He studied documents, for example, that revealed how the Nazis planned the construction of the death camps with forced inmate labor. Camps were often built haphazardly, which surprised him, he said, given the Germans’ orderly and systematic approach to genocide.

Prisoner areas in the camps followed rigid institutional plans. But the homes and buildings for the German guards and officers were built with high-quality materials and aesthetic treatments, he said.

The houses for the SS guards were constructed by prison laborers on curved streets with stone foundations and designs that replicated the garden city planning found in German towns. Prisoners also were forced to build saunas and recreational facilities for the German guards and officers to relax, Jaskot said.

“The SS guards would go home at night. They would have houses and they would have parties and they would collect artworks,” he said. “That was part of the normal life in their extreme life of violence. There’s a connection between these two and for me, looking at it from an architecture point of view, helps me to see that connection.”

For Jaskot, the perpetrators have a story to tell, and so do the victims – the Jewish men and women who were forced to build the camps without proper nutrition, rest and clothing, and who have provided testimonies about their experiences through survivor accounts. Providing stories from both sides of the Holocaust gives an “integrated history,” a term taken from a researcher at UCLA, Jaskot said.

These children were liberated from Auschwitz by the Red Army in January 1945.
These children were liberated from Auschwitz by the Red Army in January 1945.
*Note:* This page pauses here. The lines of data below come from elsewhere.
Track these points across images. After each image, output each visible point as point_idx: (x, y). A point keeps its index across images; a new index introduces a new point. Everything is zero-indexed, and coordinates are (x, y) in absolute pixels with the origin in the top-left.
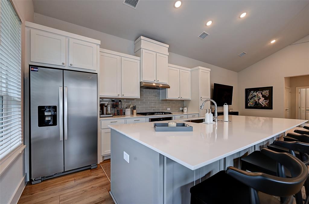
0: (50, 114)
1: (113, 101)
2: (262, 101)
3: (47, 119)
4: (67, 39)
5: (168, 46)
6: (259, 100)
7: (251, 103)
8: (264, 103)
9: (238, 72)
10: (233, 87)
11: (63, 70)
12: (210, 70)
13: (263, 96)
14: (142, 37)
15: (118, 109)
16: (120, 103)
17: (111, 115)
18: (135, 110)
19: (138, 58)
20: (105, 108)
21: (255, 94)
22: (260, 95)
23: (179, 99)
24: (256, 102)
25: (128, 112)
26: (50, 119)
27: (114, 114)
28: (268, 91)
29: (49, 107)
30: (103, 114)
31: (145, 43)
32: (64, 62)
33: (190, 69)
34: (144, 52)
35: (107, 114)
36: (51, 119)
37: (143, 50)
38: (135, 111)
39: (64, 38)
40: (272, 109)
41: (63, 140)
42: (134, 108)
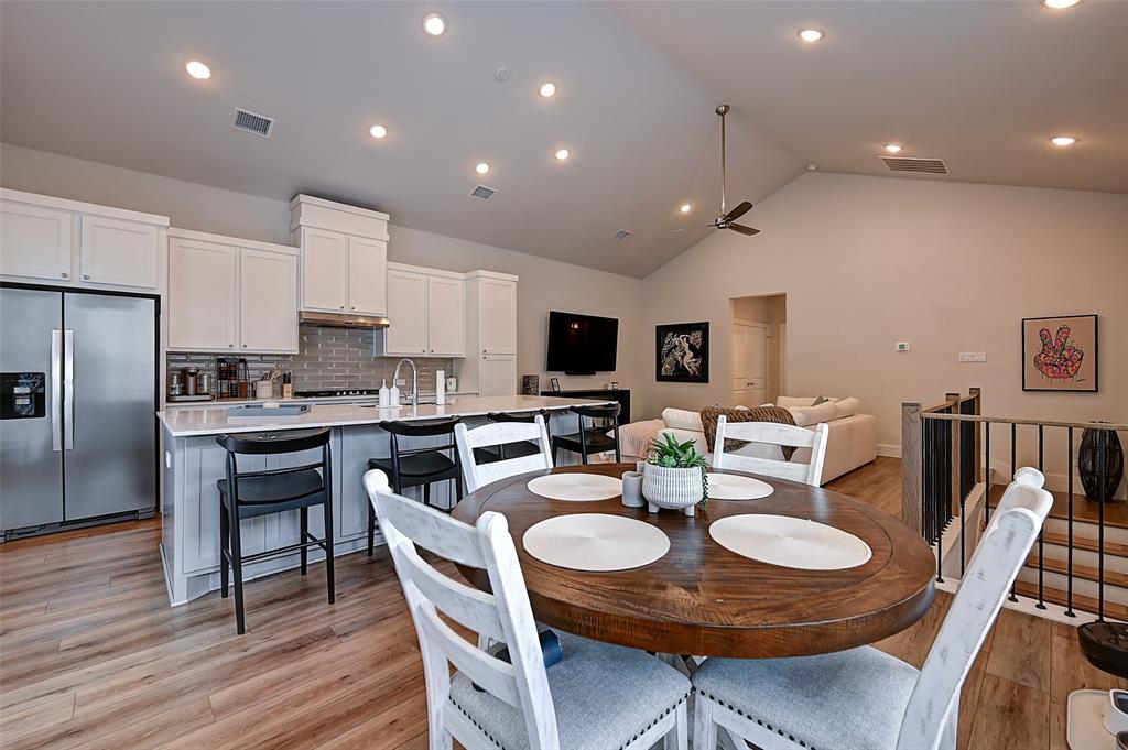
0: (27, 390)
1: (220, 361)
2: (689, 361)
3: (19, 402)
4: (77, 218)
5: (387, 217)
6: (683, 357)
7: (667, 369)
8: (692, 365)
9: (641, 277)
10: (617, 321)
11: (64, 290)
12: (516, 278)
13: (692, 348)
14: (302, 197)
15: (234, 382)
16: (242, 365)
17: (208, 397)
18: (289, 383)
19: (294, 250)
20: (191, 380)
21: (676, 340)
22: (686, 345)
23: (426, 355)
24: (678, 362)
25: (265, 389)
26: (27, 402)
27: (221, 393)
28: (698, 334)
29: (28, 376)
30: (185, 392)
31: (313, 212)
32: (68, 272)
33: (463, 276)
34: (307, 235)
35: (196, 394)
36: (31, 402)
37: (306, 229)
38: (287, 388)
39: (69, 215)
40: (706, 381)
41: (60, 449)
42: (286, 379)
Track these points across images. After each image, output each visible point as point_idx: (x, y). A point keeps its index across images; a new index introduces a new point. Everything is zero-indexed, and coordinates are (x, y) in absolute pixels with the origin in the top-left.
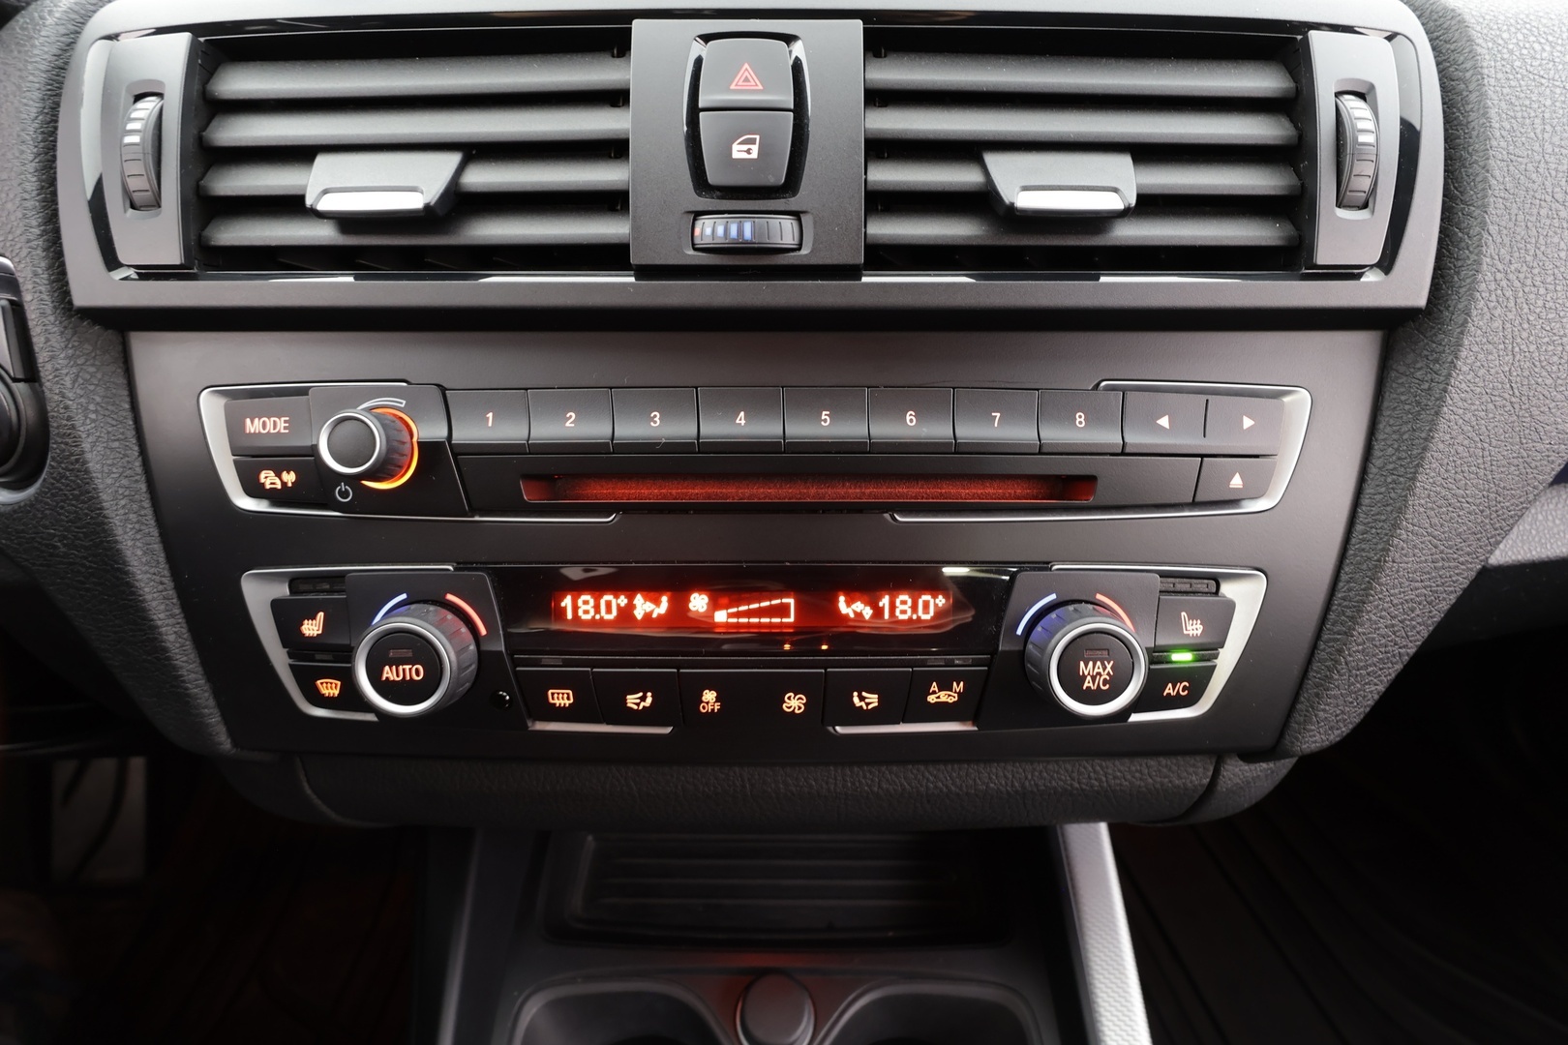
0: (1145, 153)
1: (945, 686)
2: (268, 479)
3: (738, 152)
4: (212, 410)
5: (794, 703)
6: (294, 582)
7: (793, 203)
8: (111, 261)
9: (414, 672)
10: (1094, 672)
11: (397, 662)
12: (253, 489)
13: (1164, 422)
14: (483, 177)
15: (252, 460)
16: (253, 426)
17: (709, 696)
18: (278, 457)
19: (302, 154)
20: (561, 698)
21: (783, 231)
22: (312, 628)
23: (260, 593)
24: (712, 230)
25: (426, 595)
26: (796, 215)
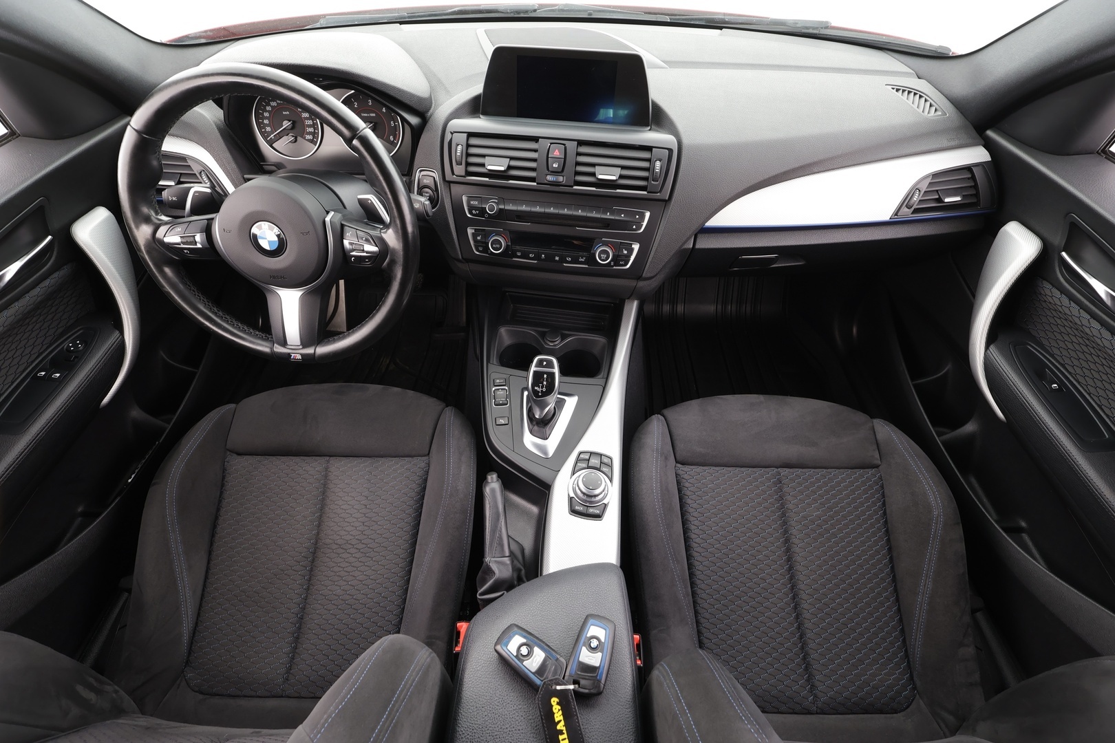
0: (623, 167)
1: (582, 258)
2: (474, 212)
3: (554, 165)
4: (464, 199)
5: (557, 258)
6: (475, 229)
7: (563, 174)
8: (453, 174)
9: (498, 246)
10: (604, 256)
11: (496, 244)
12: (471, 213)
13: (623, 215)
14: (514, 163)
15: (471, 208)
16: (472, 203)
17: (543, 256)
18: (476, 208)
19: (483, 156)
20: (519, 254)
21: (561, 179)
22: (479, 238)
23: (470, 231)
24: (550, 178)
25: (498, 234)
26: (563, 176)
Jaskot is also among a cutting edge of historians who in the past 15 to 20 years have begun studying the history of spaces, such as what happened to the Jewish quarters in some towns, what influenced the design of public memorials, and why some memorials were replaced over time, said Stetson history Professor Eric Kurlander, Ph.D. The history of those spaces can provide important social and cultural insights.

“It’s part of a new way of looking at history,” said Kurlander, co-chair of the committee at Stetson that plans the annual Bernard Weiner Lecture Series.

The Weiner Lecture Series was established by Dr. Sy Weiner of DeLand to honor the life and work of his brother, the late Bernard Weiner. Bernard Weiner was a leader in the development of Holocaust curricula for New York state schools and was one of the founders of the Rockland Center for Holocaust Studies, now the Holocaust Museum and Study Center, in Spring Valley, N.Y. The Bernard Weiner Lectures are presented annually to explore a variety of issues related to the Holocaust.